UConn's liabilities this season are its short bench and its lack of size, Collier and Williams often surrendering inches in the post. South Carolina's strength was its size, A'ja Wilson and Alaina Coates the twin hearts of a lineup that had produced 223 more rebounds than their opponents, opponents who had committed 95 more fouls than the Gamecocks.

Williams and Collier finished with 44 points and 23 rebounds, Wilson and Coates 27 points and 20 rebounds.

Auriemma warned people his team was an injury away from being average. Nurse looked far from her normal self in limited minutes but freshman Crystal Dangerfield came off the bench to play 30 minutes and total seven assists that mostly involved disappearing amidst bigger South Carolina bodies.

Others worried that too many points came from too few sources. Samuelson had perhaps her worst shooting performance (2-for-12 from the field) of the season. It didn't matter.

Both teams missed shots they might make other nights, but it was South Carolina that made the mistakes -- committed the turnovers and gave up the rebounds that decided the outcome. Connecticut didn't beat itself. And no one else has proved capable of it.

"Our defense was not bad," South Carolina coach Dawn Staley said. "I thought we did a really good job with that. It's just we let our guard down, and when you let your guard down, a team like UConn is going to make you pay every time."

She paused for a beat, then almost whispered the final two words again. Every time.

One hundred times in a row, for those counting.

"Given where we started and where people projected us to be," Auriemma said of reaching triple digits, "given who we have coming back and given who everybody else had coming back, for them to do it is, I think, very appropriate. And they probably feel better about it than maybe last year's team would have, a big win like this against a really good team in an amazing environment. We had to do it under somewhat difficult circumstances. ... But somehow or another we figured out a way to do it."

This is not a team that is great by UConn standards, not yet and maybe not ever. When the comparison points are teams that had the likes of Sue Bird, Swin Cash and Diana Taurasi or Moriah Jefferson, Breanna Stewart and Morgan Tuck, the bar is set high. Many of those former stars were seated a few rows behind the UConn bench on Monday, close enough that Auriemma joked he thought about using a couple of them when he looked at his scant substitution options.
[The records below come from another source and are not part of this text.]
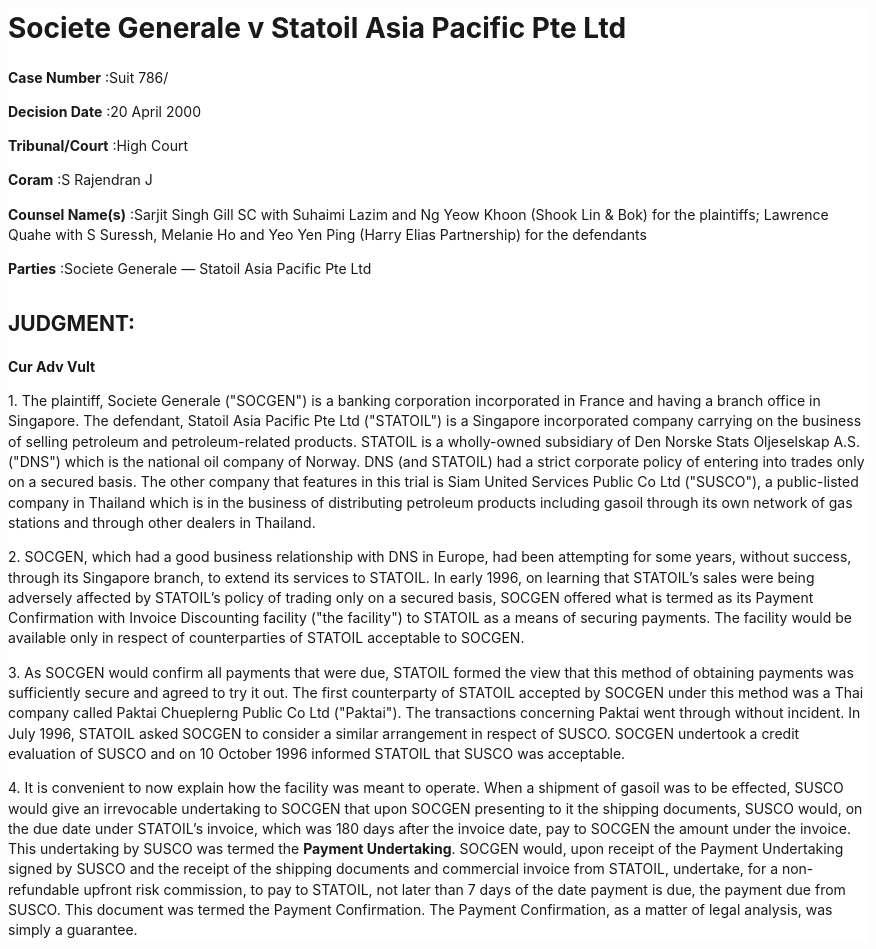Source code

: # Societe Generale v Statoil Asia Pacific Pte Ltd 



**Case Number** :Suit 786/ 

**Decision Date** :20 April 2000 

**Tribunal/Court** :High Court 

**Coram** :S Rajendran J 

**Counsel Name(s)** :Sarjit Singh Gill SC with Suhaimi Lazim and Ng Yeow Khoon (Shook Lin & Bok) for the plaintiffs; Lawrence Quahe with S Suressh, Melanie Ho and Yeo Yen Ping (Harry Elias Partnership) for the defendants 

**Parties** :Societe Generale — Statoil Asia Pacific Pte Ltd 

## JUDGMENT: 

**Cur Adv Vult** 

1\. The plaintiff, Societe Generale ("SOCGEN") is a banking corporation incorporated in France and having a branch office in Singapore. The defendant, Statoil Asia Pacific Pte Ltd ("STATOIL") is a Singapore incorporated company carrying on the business of selling petroleum and petroleum-related products. STATOIL is a wholly-owned subsidiary of Den Norske Stats Oljeselskap A.S. ("DNS") which is the national oil company of Norway. DNS (and STATOIL) had a strict corporate policy of entering into trades only on a secured basis. The other company that features in this trial is Siam United Services Public Co Ltd ("SUSCO"), a public-listed company in Thailand which is in the business of distributing petroleum products including gasoil through its own network of gas stations and through other dealers in Thailand. 

2\. SOCGEN, which had a good business relationship with DNS in Europe, had been attempting for some years, without success, through its Singapore branch, to extend its services to STATOIL. In early 1996, on learning that STATOIL’s sales were being adversely affected by STATOIL’s policy of trading only on a secured basis, SOCGEN offered what is termed as its Payment Confirmation with Invoice Discounting facility ("the facility") to STATOIL as a means of securing payments. The facility would be available only in respect of counterparties of STATOIL acceptable to SOCGEN. 

3\. As SOCGEN would confirm all payments that were due, STATOIL formed the view that this method of obtaining payments was sufficiently secure and agreed to try it out. The first counterparty of STATOIL accepted by SOCGEN under this method was a Thai company called Paktai Chueplerng Public Co Ltd ("Paktai"). The transactions concerning Paktai went through without incident. In July 1996, STATOIL asked SOCGEN to consider a similar arrangement in respect of SUSCO. SOCGEN undertook a credit evaluation of SUSCO and on 10 October 1996 informed STATOIL that SUSCO was acceptable. 

4\. It is convenient to now explain how the facility was meant to operate. When a shipment of gasoil was to be effected, SUSCO would give an irrevocable undertaking to SOCGEN that upon SOCGEN presenting to it the shipping documents, SUSCO would, on the due date under STATOIL’s invoice, which was 180 days after the invoice date, pay to SOCGEN the amount under the invoice. This undertaking by SUSCO was termed the **Payment Undertaking**. SOCGEN would, upon receipt of the Payment Undertaking signed by SUSCO and the receipt of the shipping documents and commercial invoice from STATOIL, undertake, for a non-refundable upfront risk commission, to pay to STATOIL, not later than 7 days of the date payment is due, the payment due from SUSCO. This document was termed the Payment Confirmation. The Payment Confirmation, as a matter of legal analysis, was simply a guarantee.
But what they saw had to look familiar. It is familiar to those students who waited to see history (and, yes, get some face time on national television), even though some weren't old enough to have firsthand memories of the Bird highlights that played in the arena.

"We're extremely conscious," Nurse said of the history. "We understand that everything that we have here, all the opportunities we have and the benefits that we have about being this program strictly come from what they've done to build it into what it is today. I think even in practices, when you're dead tired, you can see the banners on the wall with their names and understand that they went through it and they pushed through it and they got this to what it is."

It makes this group the perfect group to reach a number like 100. The streak wasn't their creation, little of it their work. But it was theirs to maintain. It was entrusted upon them.

Nothing changes at UConn. Now not even the results.